● **PAGE EXCERPT**
**********

Equitable Funding Model Proposed for NCs
There are 99 neighborhood councils in the City of Los Angeles and they are each budgeted $32,000 per year. But the characteristics of the neighborhoods are often so different in so many ways that the size of their budgets may be the only thing they all have in common — and that may change soon, too.
Each neighborhood council’s budget allocation being determined based on each neighborhood’s population, poverty, life expectancy, health care access, employment and income is under consideration by the Board of Neighborhood Councils, or BONC.
BONC discussed this change at its Sept. 2 and Aug. 20 meetings, without acting on it.
“I was taught that neighborhood council funds were actually allocated to us to cover two items: one, administrative needs,” said Laurie Jacobs, vice president of the Northwest San Pedro Neighborhood Council at the Sept. 2 meeting of BONC. “The other part of that was for outreach, whether it be events or whatever, to engage with our community.”
Jacobs said that it wasn’t until much later that the councils started using their funding for neighborhood purpose grants, or NPGs, which neighborhood councils use to make charitable donations. They were not the original intent of the city’s funding.
“Before you talk about equitable funding, I think that we need to get some direction and clarification on what the fundings that are allocated to the neighborhood councils should be for,” Jacobs said. “Because if truly they are just for the two items I just mentioned, you don’t really have a need for this equitable funding.”

**********

● **BRIEF 1**
According to the article on neighborhood council funding, how much is each neighborhood council budgeted per year?
● **BRIEF 2**
Decide whether each statement agrees with the article on neighborhood council funding, and quote the deciding words: (a) BONC voted to adopt the new funding model at its Sept. 2 meeting. (b) Laurie Jacobs is vice president of the Northwest San Pedro Neighborhood Council. (c) Neighborhood purpose grants were the original intent of the city's funding.
● **BRIEF 3**
Reproduce the passage of the article on neighborhood council funding starting with "Equitable Funding Model" and going on through "Councils, or BONC.".
The lines after the article on neighborhood council funding have no connection to it.

● **COLLECTED DATA**
**********

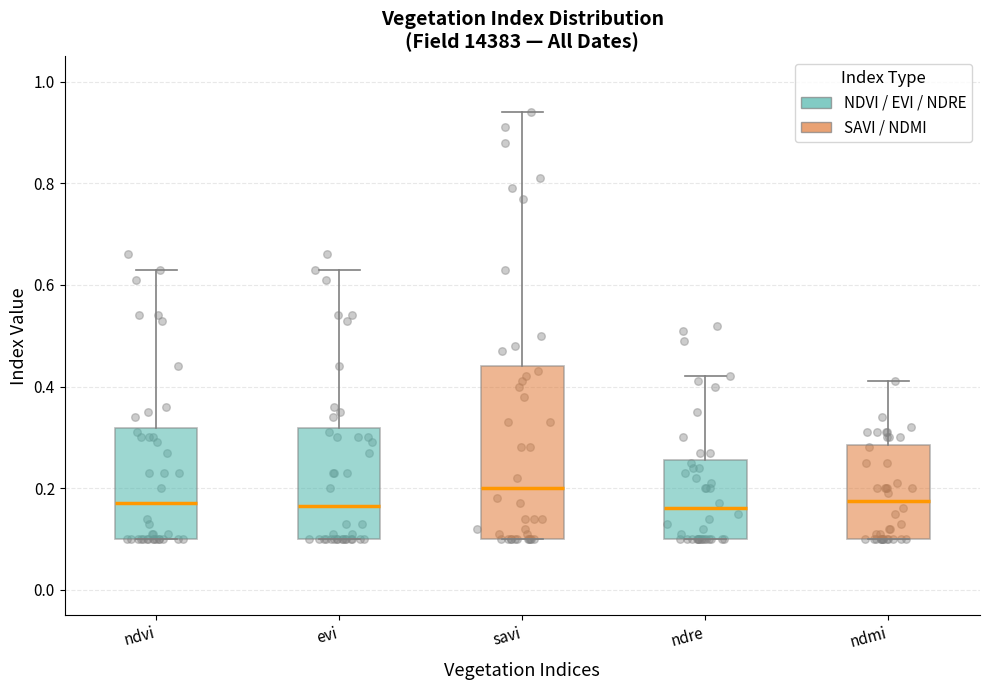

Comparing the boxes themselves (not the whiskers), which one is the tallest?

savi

**********

● **WORKED SOLUTION 1**
$32,000 per year.

● **WORKED SOLUTION 2**
(a) No: "without acting on it."
(b) Yes: "vice president of the Northwest San Pedro Neighborhood Council"
(c) No: "They were not the original intent of the city’s funding."

● **WORKED SOLUTION 3**
Equitable Funding Model Proposed for NCs
There are 99 neighborhood councils in the City of Los Angeles and they are each budgeted $32,000 per year. But the characteristics of the neighborhoods are often so different in so many ways that the size of their budgets may be the only thing they all have in common — and that may change soon, too.
Each neighborhood council’s budget allocation being determined based on each neighborhood’s population, poverty, life expectancy, health care access, employment and income is under consideration by the Board of Neighborhood Councils, or BONC.